SOURCE INFORMATION Block Start
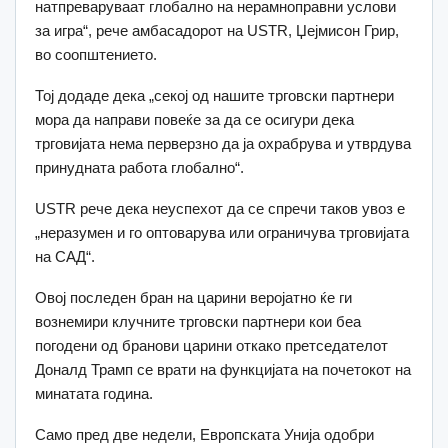
натпреваруваат глобално на нерамноправни услови
за игра“, рече амбасадорот на USTR, Џејмисон Грир,
во соопштението.
Тој додаде дека „секој од нашите трговски партнери
мора да направи повеќе за да се осигури дека
трговијата нема перверзно да ја охрабрува и утврдува
принудната работа глобално“.
USTR рече дека неуспехот да се спречи таков увоз е
„неразумен и го оптоварува или ограничува трговијата
на САД“.
Овој последен бран на царини веројатно ќе ги
вознемири клучните трговски партнери кои беа
погодени од бранови царини откако претседателот
Доналд Трамп се врати на функцијата на почетокот на
минатата година.
Само пред две недели, Европската Унија одобри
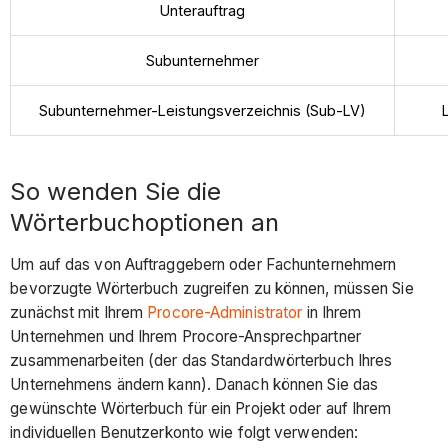
Unterauftrag
Subunternehmer
Subunternehmer-Leistungsverzeichnis (Sub-LV)
So wenden Sie die
Wörterbuchoptionen an
Um auf das von Auftraggebern oder Fachunternehmern
bevorzugte Wörterbuch zugreifen zu können, müssen Sie
zunächst mit Ihrem
Procore-Administrator
in Ihrem
Unternehmen und Ihrem Procore-Ansprechpartner
zusammenarbeiten (der das Standardwörterbuch Ihres
Unternehmens ändern kann). Danach können Sie das
gewünschte Wörterbuch für ein Projekt oder auf Ihrem
individuellen Benutzerkonto wie folgt verwenden:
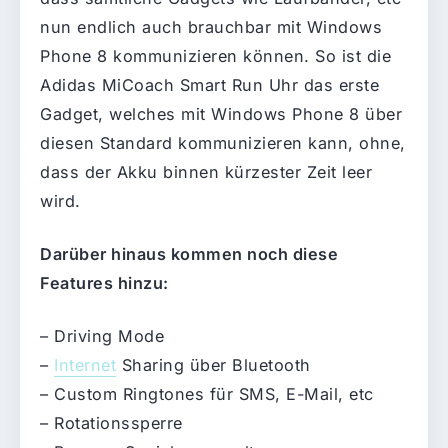
nun endlich auch brauchbar mit Windows
Phone 8 kommunizieren können. So ist die
Adidas MiCoach Smart Run Uhr das erste
Gadget, welches mit Windows Phone 8 über
diesen Standard kommunizieren kann, ohne,
dass der Akku binnen kürzester Zeit leer
wird.
Darüber hinaus kommen noch diese
Features hinzu:
– Driving Mode
–
Internet
Sharing über Bluetooth
– Custom Ringtones für SMS, E-Mail, etc
– Rotationssperre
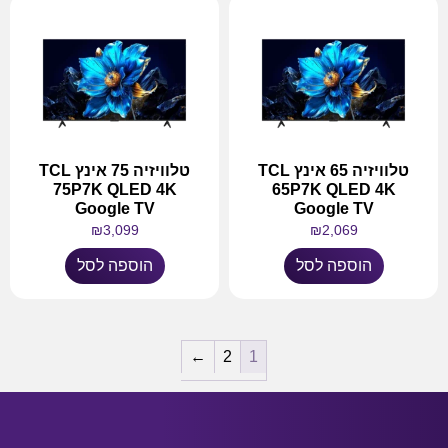
טלוויזיה 65 אינץ TCL
טלוויזיה 75 אינץ TCL
75P7K QLED 4K
65P7K QLED 4K
Google TV
Google TV
₪
3,099
₪
2,069
הוספה לסל
הוספה לסל
←
2
1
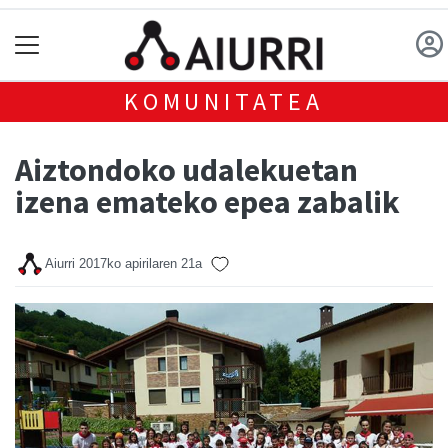
KOMUNITATEA
Aiztondoko udalekuetan
izena emateko epea zabalik
Aiurri
2017ko apirilaren 21a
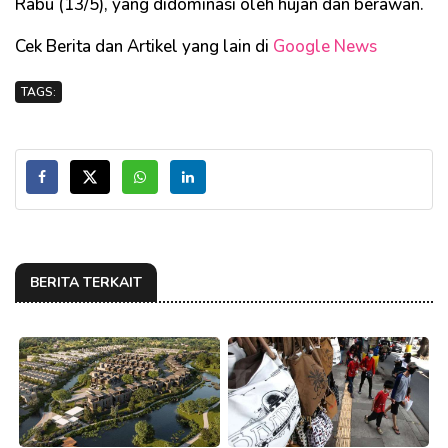
Rabu (13/5), yang didominasi oleh hujan dan berawan.
Cek Berita dan Artikel yang lain di
Google News
TAGS:
BERITA TERKAIT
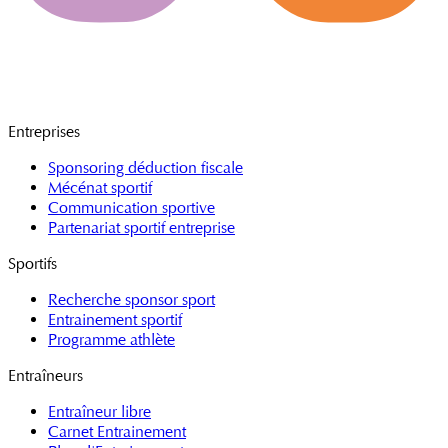
Entreprises
Sponsoring déduction fiscale
Mécénat sportif
Communication sportive
Partenariat sportif entreprise
Sportifs
Recherche sponsor sport
Entrainement sportif
Programme athlète
Entraîneurs
Entraîneur libre
Carnet Entrainement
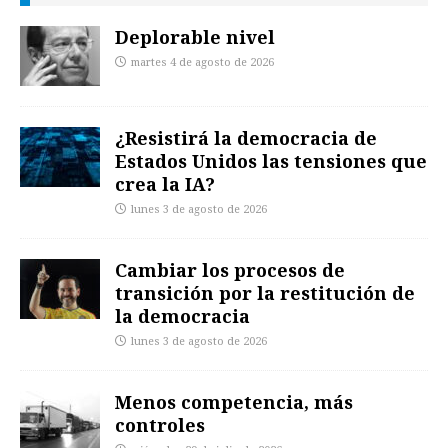
Deplorable nivel
martes 4 de agosto de 2026
¿Resistirá la democracia de
Estados Unidos las tensiones que
crea la IA?
lunes 3 de agosto de 2026
Cambiar los procesos de
transición por la restitución de
la democracia
lunes 3 de agosto de 2026
Menos competencia, más
controles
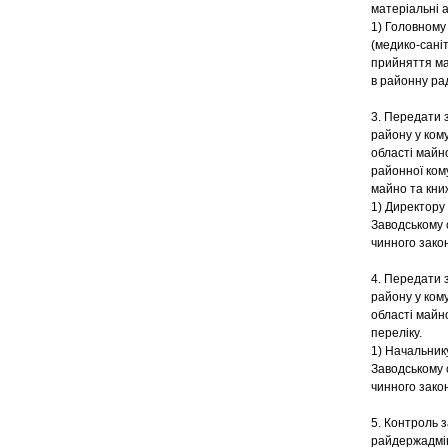
матеріальні а
1) Головному
(медико-сані
прийняття ма
в районну ра
3. Передати з
району у ком
області майно
районної ком
майно та книж
1) Директору 
Заводському 
чинного зако
4. Передати з
району у ком
області майн
переліку.
1) Начальнику
Заводському 
чинного зако
5. Контроль 
райдержадміні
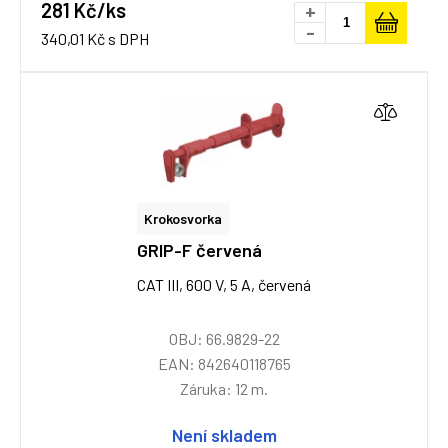
281 Kč/ks
+
-
340,01 Kč s DPH
Krokosvorka
GRIP-F červená
CAT III, 600 V, 5 A, červená
OBJ: 66.9829-22
EAN: 842640118765
Záruka: 12 m.
Není skladem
SOURCE INFORMATION Block End
Only the pictures are to be left out; print every other part of the listing exactly.

натпреваруваат глобално на нерамноправни услови
за игра“, рече амбасадорот на USTR, Џејмисон Грир,
во соопштението.
Тој додаде дека „секој од нашите трговски партнери
мора да направи повеќе за да се осигури дека
трговијата нема перверзно да ја охрабрува и утврдува
принудната работа глобално“.
USTR рече дека неуспехот да се спречи таков увоз е
„неразумен и го оптоварува или ограничува трговијата
на САД“.
Овој последен бран на царини веројатно ќе ги
вознемири клучните трговски партнери кои беа
погодени од бранови царини откако претседателот
Доналд Трамп се врати на функцијата на почетокот на
минатата година.
Само пред две недели, Европската Унија одобри
Unterauftrag
Subunternehmer
Subunternehmer-Leistungsverzeichnis (Sub-LV)
So wenden Sie die
Wörterbuchoptionen an
Um auf das von Auftraggebern oder Fachunternehmern
bevorzugte Wörterbuch zugreifen zu können, müssen Sie
zunächst mit Ihrem
Procore-Administrator
in Ihrem
Unternehmen und Ihrem Procore-Ansprechpartner
zusammenarbeiten (der das Standardwörterbuch Ihres
Unternehmens ändern kann). Danach können Sie das
gewünschte Wörterbuch für ein Projekt oder auf Ihrem
individuellen Benutzerkonto wie folgt verwenden:
nun endlich auch brauchbar mit Windows
Phone 8 kommunizieren können. So ist die
Adidas MiCoach Smart Run Uhr das erste
Gadget, welches mit Windows Phone 8 über
diesen Standard kommunizieren kann, ohne,
dass der Akku binnen kürzester Zeit leer
wird.
Darüber hinaus kommen noch diese
Features hinzu:
– Driving Mode
–
Internet
Sharing über Bluetooth
– Custom Ringtones für SMS, E-Mail, etc
– Rotationssperre
טלוויזיה 65 אינץ TCL
טלוויזיה 75 אינץ TCL
75P7K QLED 4K
65P7K QLED 4K
Google TV
Google TV
₪
3,099
₪
2,069
הוספה לסל
הוספה לסל
←
2
1
KOMUNITATEA
Aiztondoko udalekuetan
izena emateko epea zabalik
Aiurri
2017ko apirilaren 21a
Rabu (13/5), yang didominasi oleh hujan dan berawan.
Cek Berita dan Artikel yang lain di
Google News
TAGS:
BERITA TERKAIT
Entreprises
Sponsoring déduction fiscale
Mécénat sportif
Communication sportive
Partenariat sportif entreprise
Sportifs
Recherche sponsor sport
Entrainement sportif
Programme athlète
Entraîneurs
Entraîneur libre
Carnet Entrainement
Deplorable nivel
martes 4 de agosto de 2026
¿Resistirá la democracia de
Estados Unidos las tensiones que
crea la IA?
lunes 3 de agosto de 2026
Cambiar los procesos de
transición por la restitución de
la democracia
lunes 3 de agosto de 2026
Menos competencia, más
controles
матеріальні а
1) Головному
(медико-сані
прийняття ма
в районну ра
3. Передати з
району у ком
області майно
районної ком
майно та книж
1) Директору 
Заводському 
чинного зако
4. Передати з
району у ком
області майн
переліку.
1) Начальнику
Заводському 
чинного зако
5. Контроль 
райдержадміні
281 Kč/ks
+
-
340,01 Kč s DPH
Krokosvorka
GRIP-F červená
CAT III, 600 V, 5 A, červená
OBJ: 66.9829-22
EAN: 842640118765
Záruka: 12 m.
Není skladem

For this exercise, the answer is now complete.